The sense of deflation at not having any fans on hand was impossible to ignore because before even two minutes were up, Valencia were behind.
Diakhaby slid in to block Ilicic's dummy-shot and scythed down the striker as he turned back. Ilicic drove the penalty down the middle for his 18th goal of the season.
Valencia equalised after Atalanta conceded possession cheaply in midfield and Rodrigo slid in Gameiro to finish, but Ilicic converted a second penalty before half-time, after Diakhaby feathered the ball with his hand.
Gameiro made it 2-2 by heading in Torres' cross and then Torres found the net himself, lifting the ball over Marco Sportiello to give Valencia some hope with 23 minutes left.

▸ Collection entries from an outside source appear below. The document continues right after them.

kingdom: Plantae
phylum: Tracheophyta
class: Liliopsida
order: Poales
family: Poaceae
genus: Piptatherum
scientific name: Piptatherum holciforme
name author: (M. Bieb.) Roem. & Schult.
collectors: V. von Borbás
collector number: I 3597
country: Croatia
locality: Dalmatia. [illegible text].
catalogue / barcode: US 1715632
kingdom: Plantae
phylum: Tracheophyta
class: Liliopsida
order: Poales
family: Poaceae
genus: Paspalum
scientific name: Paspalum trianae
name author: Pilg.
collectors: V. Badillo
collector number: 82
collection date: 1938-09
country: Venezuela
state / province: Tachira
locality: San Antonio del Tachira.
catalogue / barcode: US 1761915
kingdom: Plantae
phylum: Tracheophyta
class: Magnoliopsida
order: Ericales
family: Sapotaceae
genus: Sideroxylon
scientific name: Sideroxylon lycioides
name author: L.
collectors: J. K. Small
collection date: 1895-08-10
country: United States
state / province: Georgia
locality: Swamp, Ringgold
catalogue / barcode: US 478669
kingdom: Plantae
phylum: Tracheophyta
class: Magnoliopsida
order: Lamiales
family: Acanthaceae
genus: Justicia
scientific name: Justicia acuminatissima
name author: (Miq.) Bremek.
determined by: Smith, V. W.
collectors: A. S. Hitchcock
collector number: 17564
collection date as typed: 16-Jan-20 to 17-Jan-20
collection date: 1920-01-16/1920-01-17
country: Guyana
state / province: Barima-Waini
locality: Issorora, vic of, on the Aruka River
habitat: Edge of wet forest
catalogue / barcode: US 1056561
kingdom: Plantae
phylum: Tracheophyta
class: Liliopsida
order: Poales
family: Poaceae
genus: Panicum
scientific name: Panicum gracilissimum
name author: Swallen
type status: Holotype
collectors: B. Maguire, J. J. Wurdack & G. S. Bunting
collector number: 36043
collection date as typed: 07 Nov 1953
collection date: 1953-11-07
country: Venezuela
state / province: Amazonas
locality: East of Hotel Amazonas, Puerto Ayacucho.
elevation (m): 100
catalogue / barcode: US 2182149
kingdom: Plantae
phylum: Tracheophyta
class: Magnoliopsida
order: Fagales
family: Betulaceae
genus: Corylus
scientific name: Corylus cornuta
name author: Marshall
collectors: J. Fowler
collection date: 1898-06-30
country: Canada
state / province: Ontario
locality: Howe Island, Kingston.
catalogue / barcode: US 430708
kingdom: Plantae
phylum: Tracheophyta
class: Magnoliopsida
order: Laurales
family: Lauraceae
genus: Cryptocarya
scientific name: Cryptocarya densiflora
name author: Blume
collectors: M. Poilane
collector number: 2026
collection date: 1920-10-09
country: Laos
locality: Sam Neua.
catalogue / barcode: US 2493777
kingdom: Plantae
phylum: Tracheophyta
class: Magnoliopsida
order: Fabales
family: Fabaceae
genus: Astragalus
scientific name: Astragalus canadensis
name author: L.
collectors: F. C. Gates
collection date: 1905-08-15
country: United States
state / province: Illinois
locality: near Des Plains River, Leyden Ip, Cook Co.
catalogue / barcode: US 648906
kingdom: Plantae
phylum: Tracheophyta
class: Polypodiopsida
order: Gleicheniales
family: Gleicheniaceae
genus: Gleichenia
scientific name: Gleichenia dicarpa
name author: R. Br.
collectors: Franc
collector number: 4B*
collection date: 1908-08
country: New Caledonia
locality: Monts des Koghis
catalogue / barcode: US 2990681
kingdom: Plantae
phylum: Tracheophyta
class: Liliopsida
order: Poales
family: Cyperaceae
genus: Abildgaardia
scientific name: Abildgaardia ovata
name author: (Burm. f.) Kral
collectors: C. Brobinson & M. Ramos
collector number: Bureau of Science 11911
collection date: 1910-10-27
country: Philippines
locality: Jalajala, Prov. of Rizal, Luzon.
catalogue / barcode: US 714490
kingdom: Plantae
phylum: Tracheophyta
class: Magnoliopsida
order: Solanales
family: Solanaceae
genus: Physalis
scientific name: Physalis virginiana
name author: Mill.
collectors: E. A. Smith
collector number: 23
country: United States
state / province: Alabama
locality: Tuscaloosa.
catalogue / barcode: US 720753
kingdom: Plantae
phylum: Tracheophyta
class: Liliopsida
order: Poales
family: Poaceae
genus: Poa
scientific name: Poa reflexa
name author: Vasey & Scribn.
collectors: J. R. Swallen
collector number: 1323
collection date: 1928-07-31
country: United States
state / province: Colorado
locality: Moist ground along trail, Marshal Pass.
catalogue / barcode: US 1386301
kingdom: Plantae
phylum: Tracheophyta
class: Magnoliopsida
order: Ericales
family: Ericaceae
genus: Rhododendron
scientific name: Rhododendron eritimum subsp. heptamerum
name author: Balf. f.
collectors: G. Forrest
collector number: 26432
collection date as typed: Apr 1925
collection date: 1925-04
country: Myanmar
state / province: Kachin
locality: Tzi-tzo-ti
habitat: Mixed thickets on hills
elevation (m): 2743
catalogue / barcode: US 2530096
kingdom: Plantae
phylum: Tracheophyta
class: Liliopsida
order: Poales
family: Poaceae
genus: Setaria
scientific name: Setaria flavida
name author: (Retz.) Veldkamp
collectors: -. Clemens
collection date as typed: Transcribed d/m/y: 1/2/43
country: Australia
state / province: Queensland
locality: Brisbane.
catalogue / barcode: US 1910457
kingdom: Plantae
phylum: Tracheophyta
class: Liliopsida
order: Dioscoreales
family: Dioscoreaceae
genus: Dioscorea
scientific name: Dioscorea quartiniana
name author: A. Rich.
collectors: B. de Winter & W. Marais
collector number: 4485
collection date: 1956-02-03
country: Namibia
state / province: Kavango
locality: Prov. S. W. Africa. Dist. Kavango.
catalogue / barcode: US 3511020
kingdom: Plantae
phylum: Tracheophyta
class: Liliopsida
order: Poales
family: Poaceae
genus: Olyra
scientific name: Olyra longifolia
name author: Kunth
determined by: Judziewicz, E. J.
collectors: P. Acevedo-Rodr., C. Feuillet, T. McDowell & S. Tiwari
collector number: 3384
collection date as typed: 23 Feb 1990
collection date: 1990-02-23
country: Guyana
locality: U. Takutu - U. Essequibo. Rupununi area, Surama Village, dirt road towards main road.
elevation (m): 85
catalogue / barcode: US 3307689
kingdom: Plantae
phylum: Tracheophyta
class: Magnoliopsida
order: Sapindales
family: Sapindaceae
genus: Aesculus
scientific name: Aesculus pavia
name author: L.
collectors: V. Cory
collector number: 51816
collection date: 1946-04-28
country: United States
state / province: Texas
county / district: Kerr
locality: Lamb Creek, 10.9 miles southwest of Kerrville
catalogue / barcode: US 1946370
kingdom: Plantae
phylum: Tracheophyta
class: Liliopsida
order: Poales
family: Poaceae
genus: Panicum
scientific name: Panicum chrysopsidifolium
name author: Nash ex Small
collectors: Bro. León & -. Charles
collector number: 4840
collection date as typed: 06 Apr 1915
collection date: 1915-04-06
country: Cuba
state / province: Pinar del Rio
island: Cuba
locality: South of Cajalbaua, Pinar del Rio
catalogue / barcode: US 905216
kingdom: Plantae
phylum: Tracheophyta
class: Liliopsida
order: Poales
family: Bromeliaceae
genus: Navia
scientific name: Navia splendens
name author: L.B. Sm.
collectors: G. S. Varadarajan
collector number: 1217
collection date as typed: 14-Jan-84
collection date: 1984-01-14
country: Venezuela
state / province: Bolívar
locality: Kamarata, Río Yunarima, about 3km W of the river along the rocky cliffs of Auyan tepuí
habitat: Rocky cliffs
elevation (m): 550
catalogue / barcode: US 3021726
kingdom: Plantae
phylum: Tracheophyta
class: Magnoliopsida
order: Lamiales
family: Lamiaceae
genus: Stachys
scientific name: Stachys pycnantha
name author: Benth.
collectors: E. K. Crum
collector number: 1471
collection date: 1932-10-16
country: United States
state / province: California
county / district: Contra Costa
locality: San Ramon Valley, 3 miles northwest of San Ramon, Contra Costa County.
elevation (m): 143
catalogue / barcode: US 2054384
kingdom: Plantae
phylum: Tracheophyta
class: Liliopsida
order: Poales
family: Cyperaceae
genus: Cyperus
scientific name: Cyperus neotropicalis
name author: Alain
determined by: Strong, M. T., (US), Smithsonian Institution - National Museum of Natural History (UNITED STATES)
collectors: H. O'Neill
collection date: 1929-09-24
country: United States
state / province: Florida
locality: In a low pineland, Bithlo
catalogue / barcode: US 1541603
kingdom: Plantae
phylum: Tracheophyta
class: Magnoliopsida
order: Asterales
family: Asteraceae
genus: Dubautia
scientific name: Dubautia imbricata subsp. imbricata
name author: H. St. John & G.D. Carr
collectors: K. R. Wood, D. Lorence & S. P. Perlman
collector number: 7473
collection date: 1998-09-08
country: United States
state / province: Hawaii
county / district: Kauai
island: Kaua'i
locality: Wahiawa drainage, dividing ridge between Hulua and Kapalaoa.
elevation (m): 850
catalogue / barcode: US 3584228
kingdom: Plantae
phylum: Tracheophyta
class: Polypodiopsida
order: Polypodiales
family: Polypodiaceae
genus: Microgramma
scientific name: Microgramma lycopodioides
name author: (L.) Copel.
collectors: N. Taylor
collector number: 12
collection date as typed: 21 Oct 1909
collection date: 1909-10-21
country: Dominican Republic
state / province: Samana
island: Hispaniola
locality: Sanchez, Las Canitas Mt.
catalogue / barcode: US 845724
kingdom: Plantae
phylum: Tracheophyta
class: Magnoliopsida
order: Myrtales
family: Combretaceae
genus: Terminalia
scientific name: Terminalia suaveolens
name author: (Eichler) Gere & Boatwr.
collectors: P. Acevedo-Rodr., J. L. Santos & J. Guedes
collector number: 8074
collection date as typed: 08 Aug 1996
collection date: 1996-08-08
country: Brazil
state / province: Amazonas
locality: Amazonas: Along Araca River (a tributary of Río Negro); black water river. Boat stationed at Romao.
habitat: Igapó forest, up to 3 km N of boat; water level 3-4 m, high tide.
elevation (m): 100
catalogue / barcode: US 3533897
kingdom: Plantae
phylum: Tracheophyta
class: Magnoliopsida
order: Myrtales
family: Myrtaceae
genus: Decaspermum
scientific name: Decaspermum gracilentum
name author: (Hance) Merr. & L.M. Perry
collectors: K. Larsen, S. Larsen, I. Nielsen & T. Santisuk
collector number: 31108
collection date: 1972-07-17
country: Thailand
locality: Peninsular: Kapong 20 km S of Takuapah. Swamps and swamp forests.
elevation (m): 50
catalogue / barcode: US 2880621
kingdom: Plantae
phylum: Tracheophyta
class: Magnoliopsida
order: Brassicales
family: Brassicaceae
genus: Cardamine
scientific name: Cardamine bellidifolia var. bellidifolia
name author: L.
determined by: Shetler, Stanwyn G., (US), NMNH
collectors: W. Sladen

But four minutes later, Ilicic completed his treble with a driven shot into the corner and with progress secured, he grabbed the win too when the ball spilled out to him at the back post and he guided it into the top corner.
The Slovenia international also became the first player to score four times away from home in a Champions League knockout match.
Atalanta's progress remains the greatest surprise of this year's tournament, in which they lost all three of their opening group games and are featuring for the first time in the club's 113-year history.
"After a difficult start to this competition, we got the hang of it," said coach Gian Piero Gasperini afterward.
All the more the shame then that their advance on the back of two brilliant victories over Valencia was overshadowed by the sight of a Champions League knockout tie being played with only a handful of stadium staff in the stands.